From a social science perspective, a platform can be understood as an infrastructure for action, an architecture or affordance that enables and constrains social, economic, and political possibilities, and conditions how we represent and experience the world. The Platform seminar aims to incite scholarly thinking across platforms of different kinds, and in different mediums—including analog, electronic, and virtual—to explore the norms and practices that organize, permeate, and stem from them. What historical, technological, theoretical, and policy perspectives and methodologies are key for understanding platforms and how they operate in academia, government, and industry, as well as in the physical world and in the realm of social relations?

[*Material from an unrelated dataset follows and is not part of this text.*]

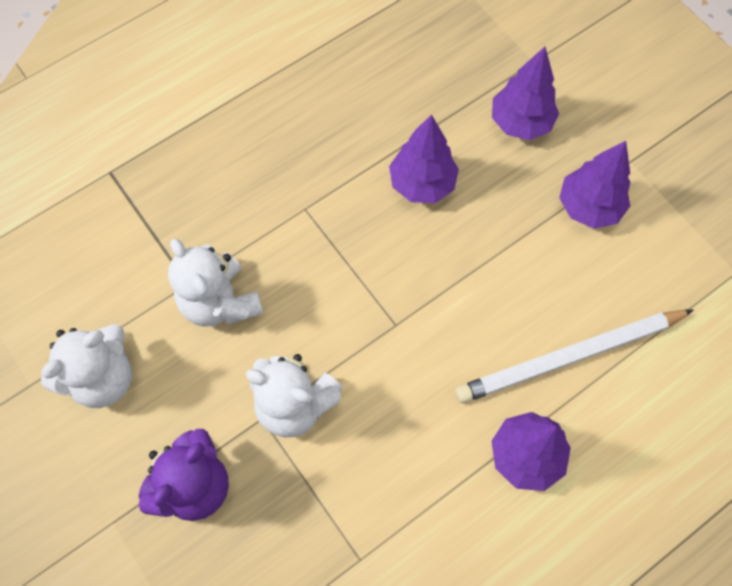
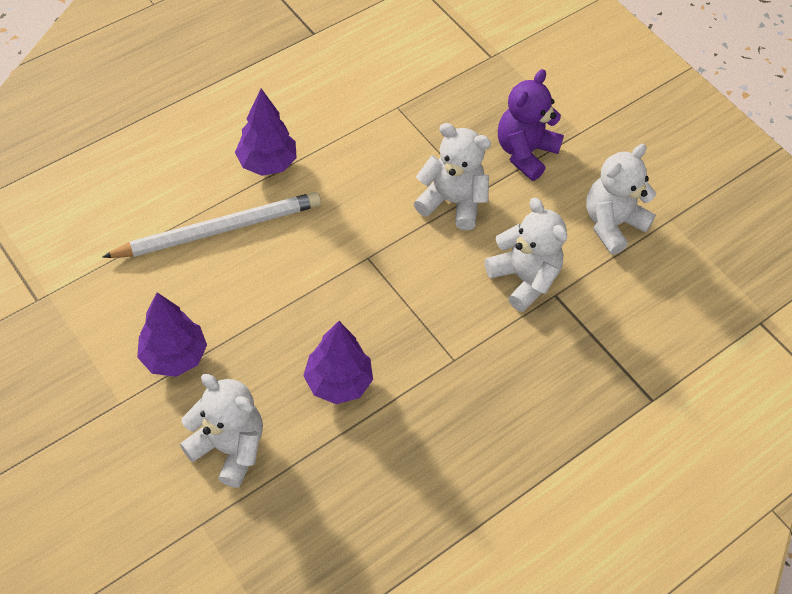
camera: 175 degrees right, 10 degrees down
(520, 123) = (229, 447): purple tree -> white teddy bear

The seminar explores ways to account for the expansion, rise, and influence of “the platform” in global society. In what ways do platforms—such as biomedical technologies—structure, reorganize, and consolidate science, knowledge, and markets? How does the dominance of private platforms produce forms of inequality—including along vectors of race, gender, class, nation, and region—and compel reimaginings of public infrastructure? How do today’s platforms differ from the social infrastructures and architectures of the past?
Platforms have become default archives for both personal and institutional artifacts like data, text, sound, and images. Whose history is being preserved and whose is lost? How does exclusion from a platform—such as the deplatforming of controversial nations or figures, and particular forms of speech—highlight its power?